What you will do = Repeat the data that follows verbatim. Images are not part of the copy.

Top of Given data

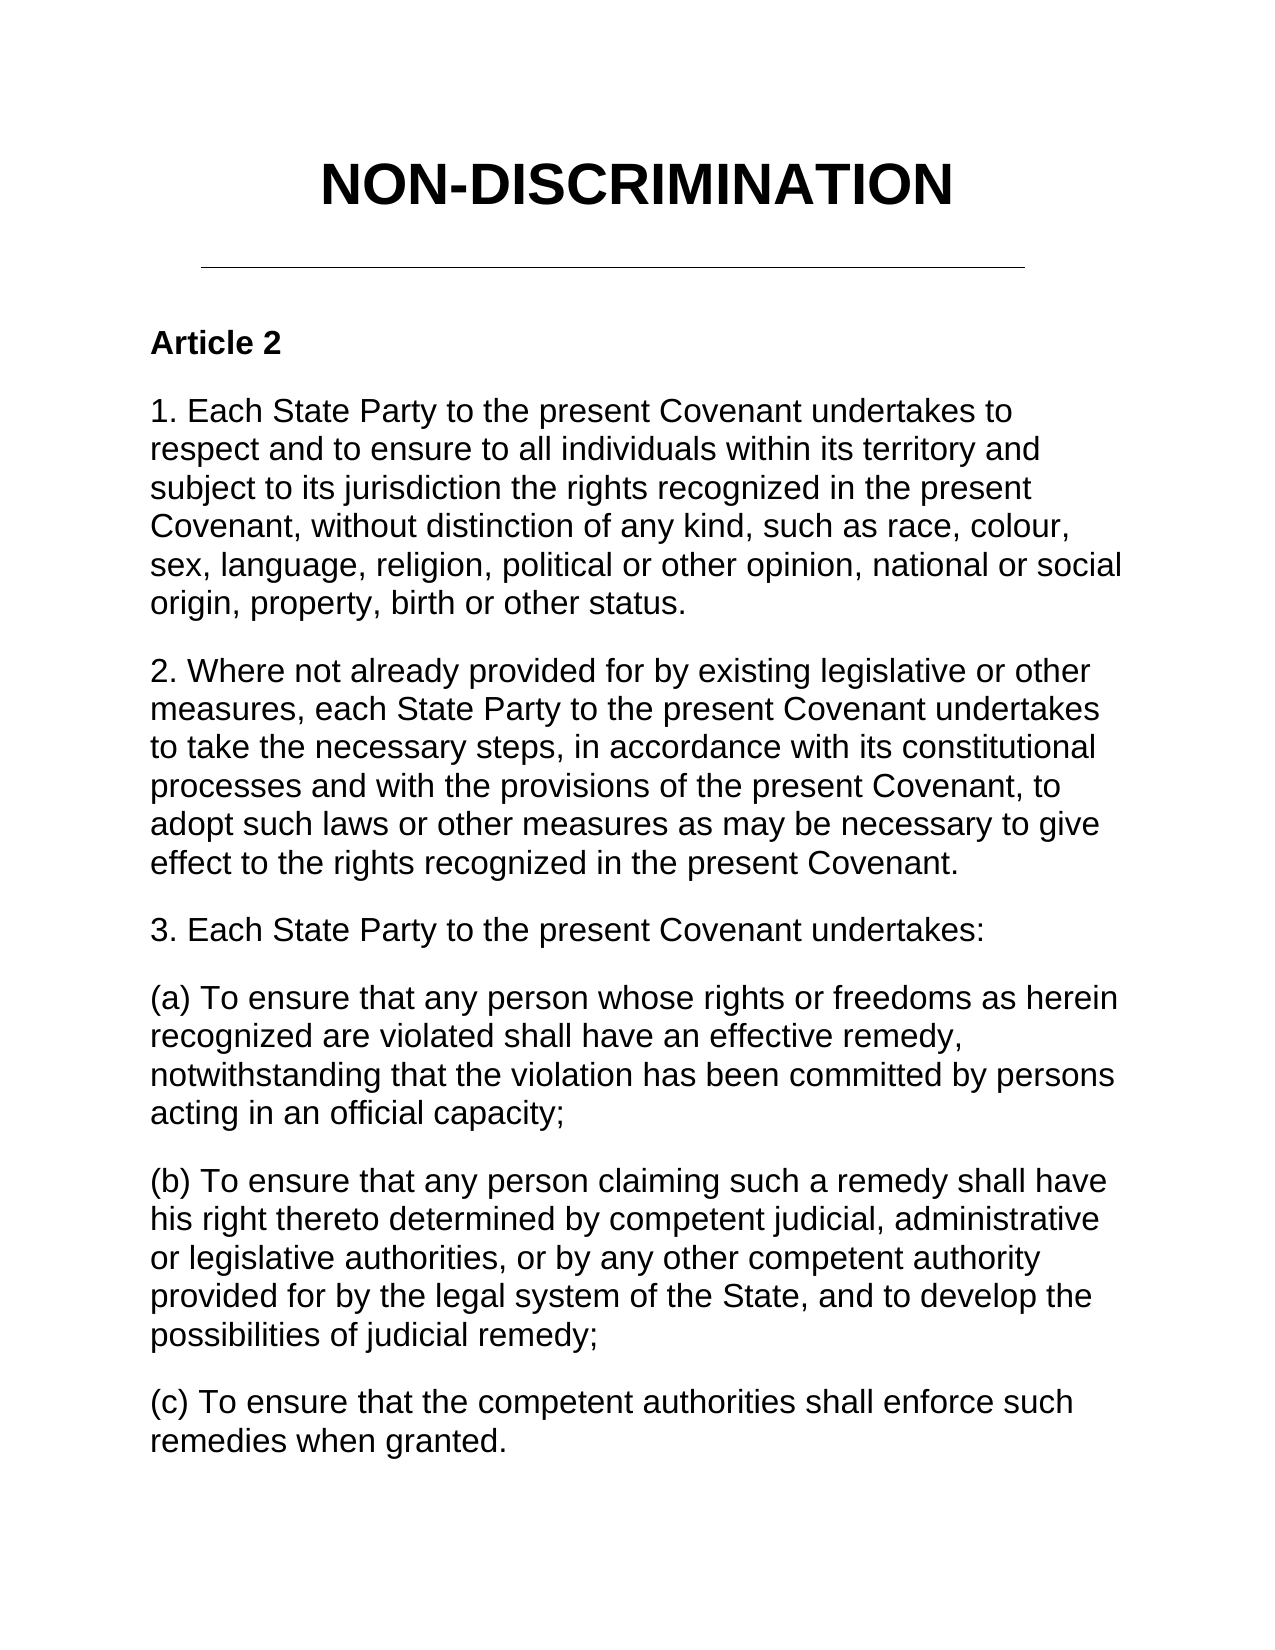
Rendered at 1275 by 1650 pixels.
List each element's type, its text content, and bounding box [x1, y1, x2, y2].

text NON-DISCRIMINATION [150, 150, 1125, 217]
text (a) To ensure that any person whose rights or freedoms as herein recognized are violated shall have an effective remedy, notwithstanding that the violation has been committed by persons acting in an official capacity; [150, 978, 1125, 1132]
text (c) To ensure that the competent authorities shall enforce such remedies when granted. [150, 1382, 1125, 1459]
text (b) To ensure that any person claiming such a remedy shall have his right thereto determined by competent judicial, administrative or legislative authorities, or by any other competent authority provided for by the legal system of the State, and to develop the possibilities of judicial remedy; [150, 1161, 1125, 1353]
text Article 2 [150, 323, 1125, 362]
text 2. Where not already provided for by existing legislative or other measures, each State Party to the present Covenant undertakes to take the necessary steps, in accordance with its constitutional processes and with the provisions of the present Covenant, to adopt such laws or other measures as may be necessary to give effect to the rights recognized in the present Covenant. [150, 651, 1125, 881]
text 3. Each State Party to the present Covenant undertakes: [150, 911, 1125, 949]
text 1. Each State Party to the present Covenant undertakes to respect and to ensure to all individuals within its territory and subject to its jurisdiction the rights recognized in the present Covenant, without distinction of any kind, such as race, colour, sex, language, religion, political or other opinion, national or social origin, property, birth or other status. [150, 391, 1125, 622]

Bottom of Given data

Answer =
Rendered at 1275 by 1650 pixels.
List each element's type, its text content, and bounding box [x1, y1, x2, y2].

text NON-DISCRIMINATION [150, 150, 1125, 217]
text (a) To ensure that any person whose rights or freedoms as herein recognized are violated shall have an effective remedy, notwithstanding that the violation has been committed by persons acting in an official capacity; [150, 978, 1125, 1132]
text (c) To ensure that the competent authorities shall enforce such remedies when granted. [150, 1382, 1125, 1459]
text (b) To ensure that any person claiming such a remedy shall have his right thereto determined by competent judicial, administrative or legislative authorities, or by any other competent authority provided for by the legal system of the State, and to develop the possibilities of judicial remedy; [150, 1161, 1125, 1353]
text Article 2 [150, 323, 1125, 362]
text 2. Where not already provided for by existing legislative or other measures, each State Party to the present Covenant undertakes to take the necessary steps, in accordance with its constitutional processes and with the provisions of the present Covenant, to adopt such laws or other measures as may be necessary to give effect to the rights recognized in the present Covenant. [150, 651, 1125, 881]
text 3. Each State Party to the present Covenant undertakes: [150, 911, 1125, 949]
text 1. Each State Party to the present Covenant undertakes to respect and to ensure to all individuals within its territory and subject to its jurisdiction the rights recognized in the present Covenant, without distinction of any kind, such as race, colour, sex, language, religion, political or other opinion, national or social origin, property, birth or other status. [150, 391, 1125, 622]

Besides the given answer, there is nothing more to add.